- **Alıntılanan metin**:
■ ■ ■ ■ ■ ■ ■

Ali Hoca büyük hayal kırıklığına uğrayıp Rahmet’e “Sen bir geri zekalısın” bakışları atarken, benim aklım “Biz yurtdışına gitmek için neler yapıyoruz, beyimizdeki lükse bak…” derken kalbim “Ay ay ay, Deniz’in onu terk edeceğini bilerek, buna rağmen ‘nasıl olsa ayrılacaktık ben gideyim bari’ demiyor ama başka bir taraftan bakıp ‘zaten zamanımız az, hepsini Deniz’le geçireceğim’ diyor!” diye pıt pıt atıyordu. Deniz de “Rahmet saçmalama” dese de o an en az benim kadar etkilendiğine eminim, gözleri dolu dolu olmuştu onun da. Ya seninle giderim, ya da hiç gitmem; diyor Rahmet ve birinin sırf onunla biraz daha çok beraber olabilmek için kendinden bu kadar fedakarlık yapması Deniz için çok yeni bir şey, hatta belki de bir ilk… Ve aynı zamanda Deniz de Rahmet için kendi hayatından fedakarlık yapmaya hazır. Zaten Rahmet’e ne demişti? “Ben seninle kaybetmeye de paramparça olmaya da hazırım. Sen de hazır mısın?” Demek ki Rahmet de hazırmış.

“Sanmıyorum ama hayatta başarılar.”

Geçen gün bir şeyler okurken Mevlana Celaleddin Rumi’nin bir sözüyle karşılaştım, bana hemen tabii bu bölümden sonra okuduğum için Rahmet’le Deniz’i çağrıştırdı. Maalesef sözün orijinalini bulamadım, elimde yalnızca İngilizcesi var ama yine de paylaşmak istiyorum:

For when the flames of love arise,

Then self, the gloomy tyrant, dies.

■ ■ ■ ■ ■ ■ ■

Bir veri kaynağından alınan satırlar:

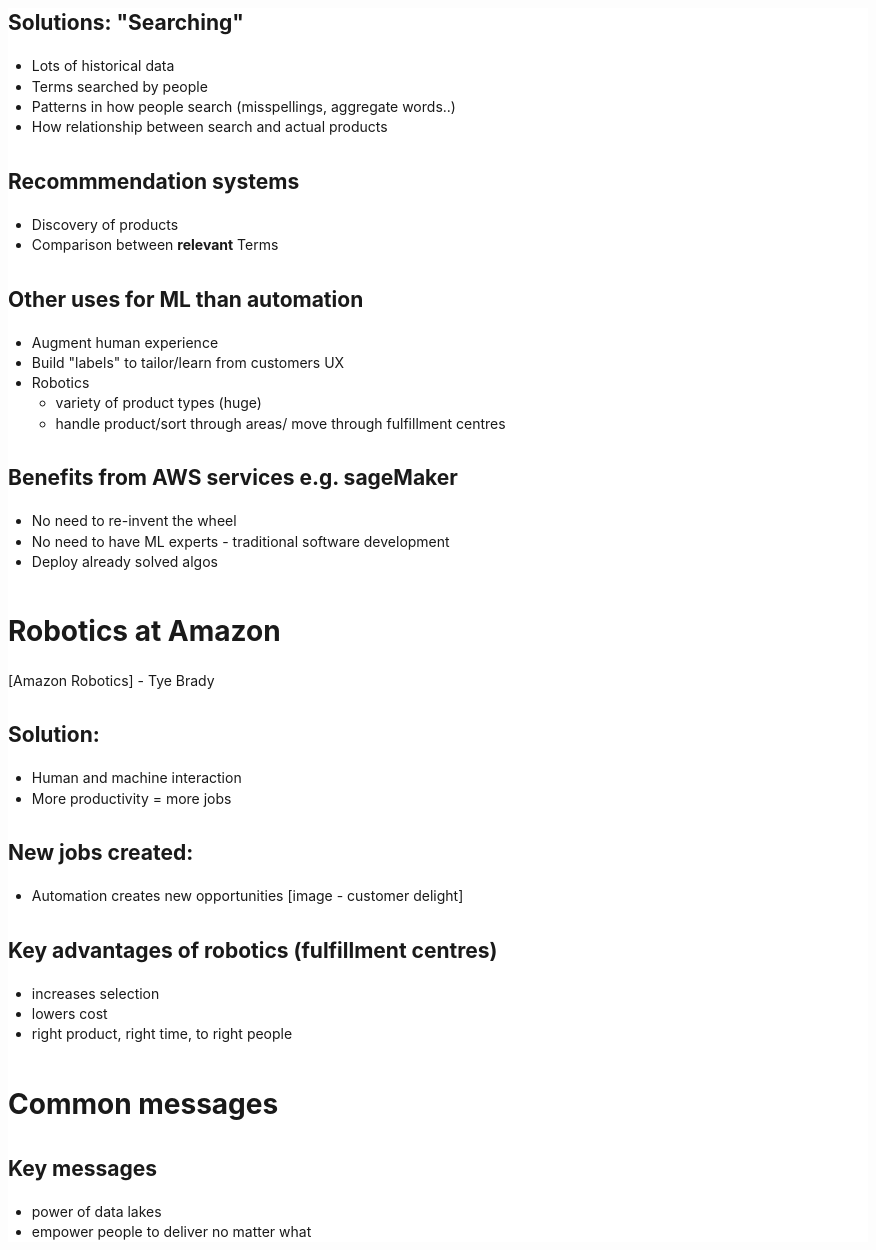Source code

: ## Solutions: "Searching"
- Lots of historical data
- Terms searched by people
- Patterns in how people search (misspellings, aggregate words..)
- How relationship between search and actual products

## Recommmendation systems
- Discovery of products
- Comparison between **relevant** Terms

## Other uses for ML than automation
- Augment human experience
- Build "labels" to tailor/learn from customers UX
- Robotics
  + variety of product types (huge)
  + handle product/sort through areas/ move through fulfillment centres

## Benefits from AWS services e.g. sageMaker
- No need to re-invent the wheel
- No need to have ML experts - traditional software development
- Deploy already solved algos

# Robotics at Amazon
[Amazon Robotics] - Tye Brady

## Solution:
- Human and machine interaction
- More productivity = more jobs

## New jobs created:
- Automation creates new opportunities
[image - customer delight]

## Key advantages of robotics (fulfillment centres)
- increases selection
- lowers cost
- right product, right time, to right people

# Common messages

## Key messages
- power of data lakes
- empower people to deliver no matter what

■ ■ ■ ■ ■ ■ ■

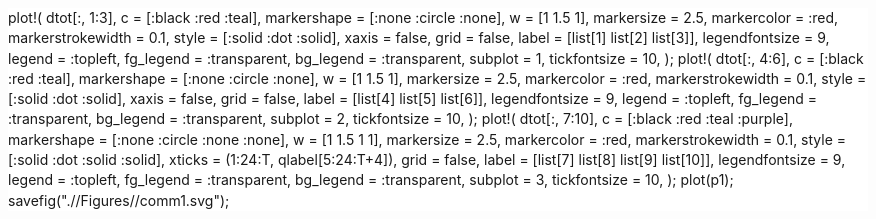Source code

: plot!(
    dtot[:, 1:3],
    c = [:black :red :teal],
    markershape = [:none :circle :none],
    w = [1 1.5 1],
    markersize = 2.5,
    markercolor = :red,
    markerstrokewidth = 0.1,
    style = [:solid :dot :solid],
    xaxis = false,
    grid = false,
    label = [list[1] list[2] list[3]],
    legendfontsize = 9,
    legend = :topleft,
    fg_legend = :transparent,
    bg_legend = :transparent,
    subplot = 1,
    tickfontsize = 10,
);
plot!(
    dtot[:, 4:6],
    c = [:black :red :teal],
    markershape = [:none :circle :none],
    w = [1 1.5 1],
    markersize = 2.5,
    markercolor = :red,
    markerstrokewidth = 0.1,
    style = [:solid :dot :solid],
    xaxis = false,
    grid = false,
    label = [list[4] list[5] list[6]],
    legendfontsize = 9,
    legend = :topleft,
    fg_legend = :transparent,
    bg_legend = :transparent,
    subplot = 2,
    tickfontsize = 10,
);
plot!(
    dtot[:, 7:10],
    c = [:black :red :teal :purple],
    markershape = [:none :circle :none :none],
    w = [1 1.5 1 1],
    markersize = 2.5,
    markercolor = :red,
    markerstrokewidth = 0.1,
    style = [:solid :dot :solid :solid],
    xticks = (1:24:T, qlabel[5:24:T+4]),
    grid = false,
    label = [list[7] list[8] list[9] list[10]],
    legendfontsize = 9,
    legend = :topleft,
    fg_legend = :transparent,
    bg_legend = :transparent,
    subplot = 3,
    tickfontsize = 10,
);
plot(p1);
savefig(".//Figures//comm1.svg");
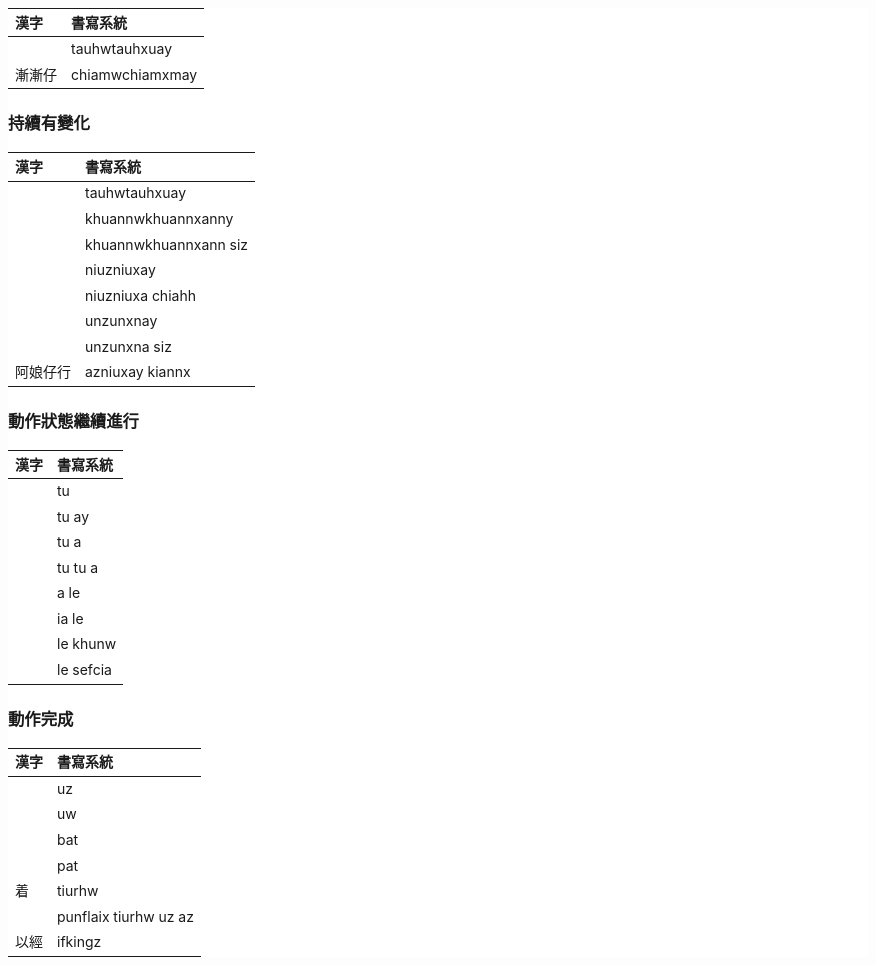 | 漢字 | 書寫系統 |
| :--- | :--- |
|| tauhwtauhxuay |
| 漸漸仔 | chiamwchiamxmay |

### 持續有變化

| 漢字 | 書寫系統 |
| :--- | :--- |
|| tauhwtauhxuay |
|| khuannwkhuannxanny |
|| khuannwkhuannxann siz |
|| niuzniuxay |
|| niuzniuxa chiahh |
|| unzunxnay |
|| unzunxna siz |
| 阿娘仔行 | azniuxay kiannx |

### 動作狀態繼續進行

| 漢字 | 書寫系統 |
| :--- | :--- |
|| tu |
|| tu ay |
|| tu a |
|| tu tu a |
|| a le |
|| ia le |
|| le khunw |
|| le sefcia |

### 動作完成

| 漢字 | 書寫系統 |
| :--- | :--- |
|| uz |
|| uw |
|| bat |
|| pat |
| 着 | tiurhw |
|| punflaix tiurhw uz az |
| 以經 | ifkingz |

■ ■ ■ ■ ■ ■ ■

Rahmet ile Deniz üzerine yazılmış yazıyı son cümlesinden sonra sürdürün.

Yani bir insan ancak aşık olduğunda kendisini bir kenara bırakıp sadece bir başkasını düşünebilir. Sonuçta insanların en basit mekanizması hayatta kalmak üzerine kurulu ve bunun için ne gerekiyorsa yapmaya çalışıyoruz. Mağaradaki atalarımız avlanırdı, ot, böcek toplar yerdi, vahşi hayvanlarla dövüşürdü; sonra dünya düzeni değişti, doğaya hükmedince artık yeni düşmanlar insanlara karşı insanlar oldu; para var olan düzenin temel maddesi haline geldi, yüzlerce insan uğruna öldü, yüzlercesi uğruna hayatını mahvetti, hayatını değiştirdi. Ama sadece aşk ve sevgi hayatın bu sert kurallarını ve demirden kafesini yıkmayı başarabildi. Örneğin, bilmeyen yoktur Homeros’un İlyada’sında Truva Savaşı Paris’le Helen’in aşkı yüzünden çıkar. Yani, sözde. Ama büyük ihtimalle gerçekte yaşanmış olan ekonomik çıkarlar sebebiyle çıkan bir çatışmadır ve eğer gerçekten yaşamışlarsa Helen’le Paris sadece bir bahane olmuştur. Ama bugün Truva Savaşı’ndan bahsederken biz asla ekonomik sorunları umursamayız, anlatılan aşk daha önemlidir. O kadar ki İlyada’nın sonunda Helen’in kocası Menelaos’a döndüğünü pek fazla kişi bilmez veya önemsemez. Hayat döngüsünü bozan ve belki de güzelleştiren tek şeydir aşk, hesap kitap kabul etmez, içine ne parayı alır, ne savaşı, ne diğer can sıkıcı sıradan hayat sıkıntılarını… Böylece insan kendi bencilliğini unutur ve kendiyle sevdiğini iki kişilik bencillik baloncuğuyla sarıp sarmalar. İşte bu yüzden ki Deniz Rahmet’e “Delirdin mi?” diye sorduğunda Rahmet’in cevabı “Yoo, delirmedim. Ne yapayım Deniz, aşık oldum.” oluyor. Yoo, delirmedi. Aşık oldu. Ve belki de bu deliliğe eş değerdi ya da tam tersi bir insanın hayatının en farkında olduğu döneme…

Ağlayacaklar aşklarından birazdan…

Rahmet Deniz’e Tolga’nın yumurtladığı sürprizden bahsedince Rahmet’le Deniz bölümler sonra sonunda beraber aşk yuvalarına gidiyorlar ve böyle Amerika konusu da şüpheli bir şekilde çabuk kapanıyor. Ama Deniz bu işin ucunu bırakır mı, bilemiyorum. Yine de Rahmet son sözü söylemiş gibi görünüyor ve işlerine karışılmasından da pek hoşlanmıyor. Bakalım, bu kısım nereye bağlanacak izleyip göreceğiz.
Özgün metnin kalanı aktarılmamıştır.